W salach kopernikowskich Muzeum Warmii i Mazur w Olsztynie odbyło się wczoraj (3.01) pierwsze w tym roku spotkanie w ramach cyklu Olsztyński Wehikuł Czasu pt. „Wybuchowy Wehikuł Czasu”.
Tematem przewodnim wieczoru poprowadzonego przez historyka dra Andrzeja Korytko oraz dziennikarza Marka Jarmołowicza były praktykowane na Warmii i Mazurach zwyczaje noworoczno-karnawałowe, o których rozmawiali z etnograf Elżbietą Kaczmarek, kulturoznawcą dr Krzysztofem Szatrawskim oraz dziennikarzem Grzegorzem Szydłowskim.
Uczestniczący w spotkaniu olsztynianie mogli się dowiedzieć między innymi, że dawniej na naszych ziemiach młodzież praktykowała tzw. bajerowanie, czyli wchodziła na wierzę kościelną, by potrzeć sercem znajdującego się na niej dzwonu o jego czaszę. W Sylwestra wróżono także z lanego ołowiu, cyny lub wosku bądź też przez wrzucenie ziaren owsa czy węgla do miski z wodą. Natomiast młodzieńcy lubowali się w psotach, na przykład stawiając wozy na dachach stodół. Wśród tych zwyczajów była także modlitwa, spożywanie tzw. brei oraz picie grogu. Spotkać też można było kolędników z Szemlem (osobą przebraną za białego konia, który występował w roli Mikołaja).
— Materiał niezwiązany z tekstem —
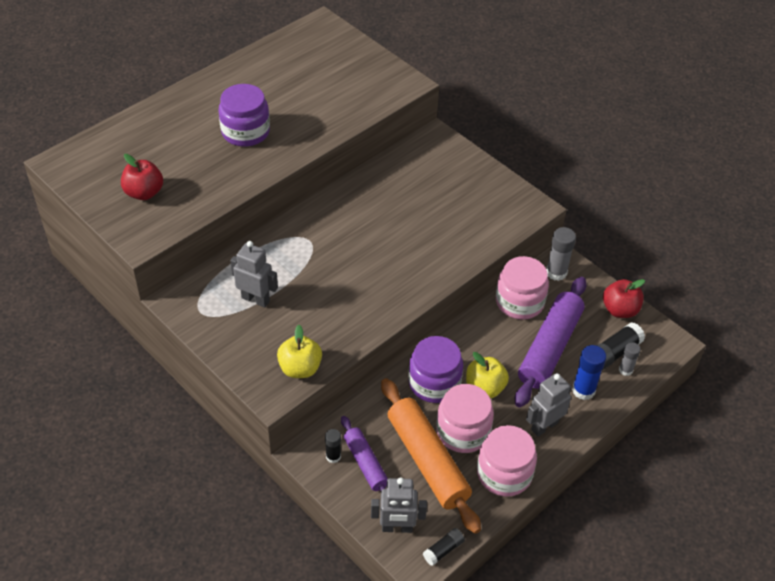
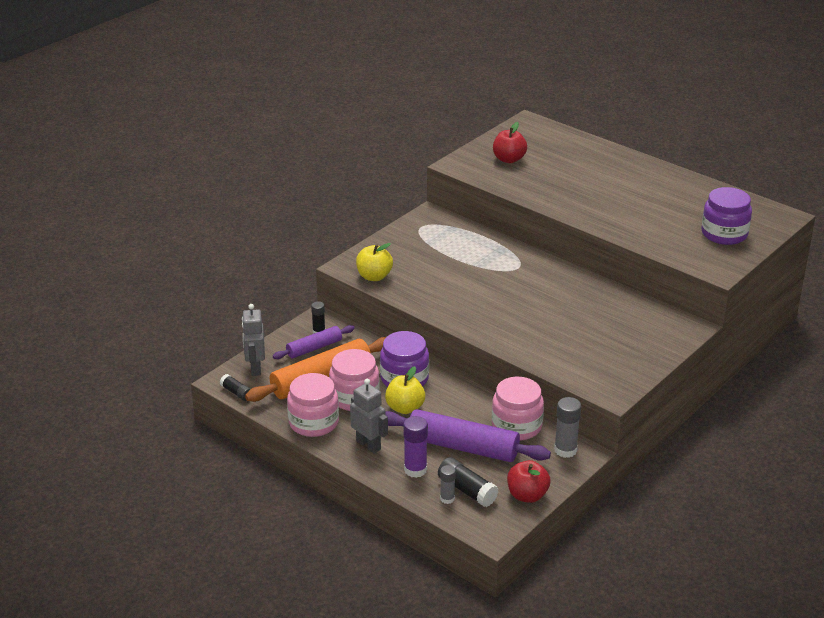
camera: 85 degrees right, 15 degrees down
purple jar [219,84,270,147] -> purple jar moved to [701,187,752,245]
grey robot [230,241,278,308] -> none
blue glue stick [572,345,606,400] -> purple glue stick [403,416,428,478]

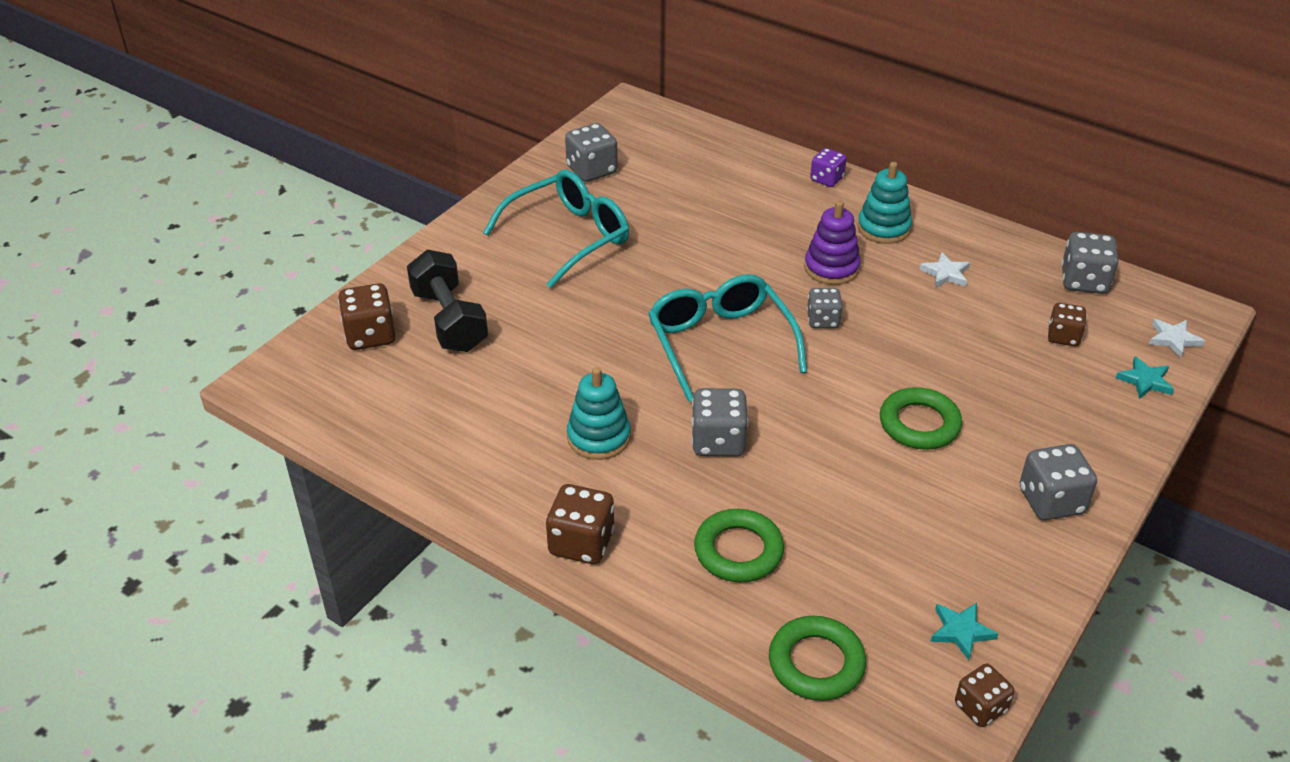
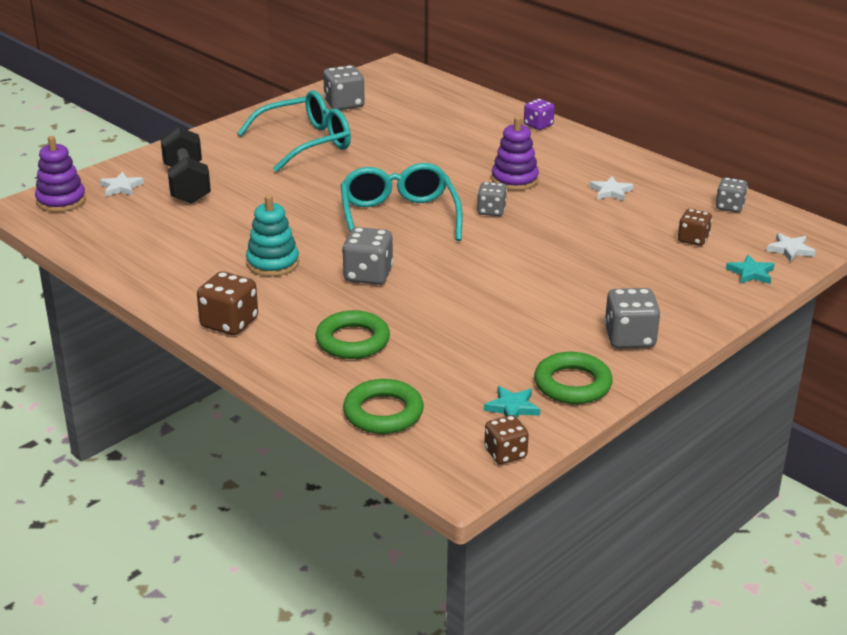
camera: 10 degrees right, 10 degrees down
brown dice [338,283,396,350] -> white star [100,172,144,197]
turquoise stacking toy [858,162,912,244] -> none
green ring [880,387,962,450] -> green ring moved to [534,352,613,404]
grey dice [1061,232,1119,294] -> grey dice [716,178,748,212], size x0.66
none -> purple stacking toy [35,136,86,212]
Oprócz rozmowy o wielu ciekawych, jednak często zapomnianych już noworocznych i karnawałowych zwyczajów, podczas wczorajsze spotkania debatowano również o tym, czy warto i w jaki sposób można by je przywrócić i stworzyć po raz wtóry wartościową alternatywę dla przeważających obecnie w Sylwestra i podczas karnawału imprez przy litrach alkoholu.